The £750 million development at the University of York’s new Heslington East campus, based near its existing campus about two miles south-east of the centre of York, will double the size of the university.

It will increase student numbers by 50 per cent to 15,000, create 2,000 new jobs at the university itself, and a further 2,500 related jobs as well as integrating creative and digital businesses with state-of-the-art research departments.

The development, backed by £17.5 million from the European Regional Development Fund, is a major element of a £19.4 million infrastructure project sponsored by Science City York.

Its state-of-the-art equipment is not reserved for students, but is made available to businesses, from small local enterprises to international companies seeking the expertise of the University of York.

The 116-acre Heslington East site is now home to four new academic departments – the Department of Computer Science, the York Law and Management Schools and the £30 million Department of Theatre, Film and Television (TFTV).

The TFTV builds on the University of York’s existing links in broadcast media, with Greg Dyke, former director general of the BBC its chancellor, and comedian Harry Enfield amongst its alumni. The university is home to England’s oldest student television station, York Student television (YSTV), which was founded in 1967.

The TFTV has its own commercial arm, Heslington Studios, which enables the university’s equipment and studios to provide a competitive advantage to businesses and independent filmmakers who wouldn’t normally have access to such facilities.

The studios are kitted out with two high-definition broadcast television studios, 200-seat theatre, 120-seat preview cinema, multi-purpose sound stage, green screen and audio and video postproduction studios to rival Soho.

The kit has already been used by Al-Jazeera, which carried out post-production of a seven-part series ‘Slavery: A 21st Century Evil’ at the studios, Kudos Film and TV used audition and rehearsal space as well as the help of students on its ITV drama Eternal Law.

Green Screen Productions is also making use of TFTV’s equipment for its new feature film, The Knife That Killed Me, which is to be distributed by Universal Pictures.

Businesses are also based on the site in the Catalyst, a centre for early-stage creative, IT, digital and media businesses, as well as the £20 million Ron Cooke Hub.

The hub, designed to encourage interaction between different sectors and disciplines, hosts young businesses in its incubator space, Springboard, and supports students in starting up businesses by providing hot-desking space through its Student Enterprise Centre.
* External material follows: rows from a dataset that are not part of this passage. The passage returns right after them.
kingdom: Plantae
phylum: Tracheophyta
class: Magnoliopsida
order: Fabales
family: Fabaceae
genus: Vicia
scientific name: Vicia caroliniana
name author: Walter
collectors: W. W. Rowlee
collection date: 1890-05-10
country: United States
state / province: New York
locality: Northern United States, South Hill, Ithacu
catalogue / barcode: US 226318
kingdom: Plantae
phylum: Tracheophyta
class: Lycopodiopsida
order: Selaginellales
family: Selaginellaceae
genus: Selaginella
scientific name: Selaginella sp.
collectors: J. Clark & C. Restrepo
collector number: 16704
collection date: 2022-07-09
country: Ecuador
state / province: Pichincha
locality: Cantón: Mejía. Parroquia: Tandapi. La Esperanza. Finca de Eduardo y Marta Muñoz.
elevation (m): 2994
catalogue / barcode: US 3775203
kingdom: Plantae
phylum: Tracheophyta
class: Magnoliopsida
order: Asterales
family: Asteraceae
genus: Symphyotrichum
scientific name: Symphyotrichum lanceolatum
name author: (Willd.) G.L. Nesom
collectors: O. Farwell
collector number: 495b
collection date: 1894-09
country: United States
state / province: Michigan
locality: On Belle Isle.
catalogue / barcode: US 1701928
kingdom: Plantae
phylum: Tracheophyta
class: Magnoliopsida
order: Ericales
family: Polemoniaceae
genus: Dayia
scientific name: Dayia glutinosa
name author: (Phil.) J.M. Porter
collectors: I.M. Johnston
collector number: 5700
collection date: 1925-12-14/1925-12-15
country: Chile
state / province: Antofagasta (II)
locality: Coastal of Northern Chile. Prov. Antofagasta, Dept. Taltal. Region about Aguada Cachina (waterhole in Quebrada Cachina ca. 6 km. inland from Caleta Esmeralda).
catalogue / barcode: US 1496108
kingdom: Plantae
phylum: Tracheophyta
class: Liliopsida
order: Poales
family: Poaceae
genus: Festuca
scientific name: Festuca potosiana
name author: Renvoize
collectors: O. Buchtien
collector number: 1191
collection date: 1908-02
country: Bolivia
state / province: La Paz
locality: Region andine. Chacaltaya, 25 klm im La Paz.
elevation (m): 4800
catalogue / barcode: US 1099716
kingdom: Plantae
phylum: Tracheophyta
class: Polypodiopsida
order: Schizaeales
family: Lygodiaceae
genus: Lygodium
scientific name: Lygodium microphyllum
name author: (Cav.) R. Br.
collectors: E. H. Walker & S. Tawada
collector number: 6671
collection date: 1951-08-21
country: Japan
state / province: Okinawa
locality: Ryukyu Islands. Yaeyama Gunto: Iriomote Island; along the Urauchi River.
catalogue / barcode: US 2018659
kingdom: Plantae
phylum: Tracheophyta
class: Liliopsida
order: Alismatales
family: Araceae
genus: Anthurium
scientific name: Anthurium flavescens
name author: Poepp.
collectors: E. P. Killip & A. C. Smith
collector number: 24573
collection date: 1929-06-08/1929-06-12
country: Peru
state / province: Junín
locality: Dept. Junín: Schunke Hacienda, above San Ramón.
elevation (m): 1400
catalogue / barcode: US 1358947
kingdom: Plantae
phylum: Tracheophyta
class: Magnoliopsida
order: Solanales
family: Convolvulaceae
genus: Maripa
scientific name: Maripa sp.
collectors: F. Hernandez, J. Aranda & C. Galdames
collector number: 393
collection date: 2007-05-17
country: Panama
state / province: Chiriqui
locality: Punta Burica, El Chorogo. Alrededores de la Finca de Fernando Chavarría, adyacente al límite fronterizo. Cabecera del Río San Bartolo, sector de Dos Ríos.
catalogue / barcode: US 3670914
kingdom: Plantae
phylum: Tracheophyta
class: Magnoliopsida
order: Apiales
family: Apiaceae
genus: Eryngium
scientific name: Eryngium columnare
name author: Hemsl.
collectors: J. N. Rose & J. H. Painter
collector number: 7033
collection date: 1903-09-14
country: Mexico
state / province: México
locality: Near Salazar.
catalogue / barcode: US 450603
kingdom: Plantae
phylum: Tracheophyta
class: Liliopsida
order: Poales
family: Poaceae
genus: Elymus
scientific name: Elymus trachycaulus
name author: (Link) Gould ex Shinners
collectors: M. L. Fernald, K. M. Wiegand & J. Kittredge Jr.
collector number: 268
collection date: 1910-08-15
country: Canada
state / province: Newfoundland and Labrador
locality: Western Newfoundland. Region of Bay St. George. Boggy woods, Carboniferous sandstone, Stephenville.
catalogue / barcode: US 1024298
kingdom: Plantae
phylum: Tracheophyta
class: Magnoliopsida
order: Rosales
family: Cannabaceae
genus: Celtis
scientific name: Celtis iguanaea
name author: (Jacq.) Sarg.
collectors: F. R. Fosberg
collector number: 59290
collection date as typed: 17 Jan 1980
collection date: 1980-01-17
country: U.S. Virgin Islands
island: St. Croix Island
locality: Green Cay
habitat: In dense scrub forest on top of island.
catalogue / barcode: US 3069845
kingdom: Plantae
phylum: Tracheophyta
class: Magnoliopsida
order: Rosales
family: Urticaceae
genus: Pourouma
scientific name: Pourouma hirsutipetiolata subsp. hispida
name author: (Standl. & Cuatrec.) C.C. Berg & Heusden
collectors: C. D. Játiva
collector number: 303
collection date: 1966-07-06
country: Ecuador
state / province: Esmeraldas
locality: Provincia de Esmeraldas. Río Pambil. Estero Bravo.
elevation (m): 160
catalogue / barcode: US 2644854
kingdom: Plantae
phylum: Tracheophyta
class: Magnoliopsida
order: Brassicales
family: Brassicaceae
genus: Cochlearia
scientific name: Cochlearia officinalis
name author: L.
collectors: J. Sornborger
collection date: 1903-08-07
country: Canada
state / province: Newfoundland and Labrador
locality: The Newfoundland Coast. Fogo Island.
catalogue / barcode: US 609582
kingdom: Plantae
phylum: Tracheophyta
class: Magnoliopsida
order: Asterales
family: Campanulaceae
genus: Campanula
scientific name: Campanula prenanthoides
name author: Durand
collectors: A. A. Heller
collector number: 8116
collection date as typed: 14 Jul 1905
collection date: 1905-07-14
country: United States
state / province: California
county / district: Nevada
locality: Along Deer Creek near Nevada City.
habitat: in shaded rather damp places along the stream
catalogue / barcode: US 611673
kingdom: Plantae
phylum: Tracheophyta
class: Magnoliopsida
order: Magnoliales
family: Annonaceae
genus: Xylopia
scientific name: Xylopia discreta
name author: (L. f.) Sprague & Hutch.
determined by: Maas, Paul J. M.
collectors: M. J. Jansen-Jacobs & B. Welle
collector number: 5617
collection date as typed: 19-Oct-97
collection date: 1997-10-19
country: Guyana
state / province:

Its Creative Technology Centre also provides high-tech equipment for the design and build of software and applications and presentation space, both wallmounted in its Exhibition Space, and its 3Sixty demonstration space is a black box with fullwall projections to all four sides and 32 loudspeakers to provide an immersive audio-visual experience.

Its facilities can be used by both students and businesses, also providing conferencing and meeting space including three pods on the campus’s landscaped lake.

The Heslington East expansion also houses two colleges providing student accommodation for about 1,200 students, with another 620-bed student accommodation complex and social hub planned as part of a second phase of works.

In September it opened the new £9 million York Sport Village with competition-standard eight lane 25-metre pool, a full-size 3G Astroturf pitch, three five-aside pitches and a 120-station computerised fitness suite as well as sauna and steam rooms.

The University of York was finally created in 1963 when a royal petition for a charter of incorporation was granted, although a campaign for a university at York dates from at least the seventeenth century.

It is ranked number one in the UK in new Times Higher Education world rankings of universities less than 50 years old, and ranks eighth in the world.

Despite its relative youth the university, which has recently joined the Russell Group of universities, has achieved a consistent top ranking in the UK and is one of just a few post-war universities to make the World Top 100.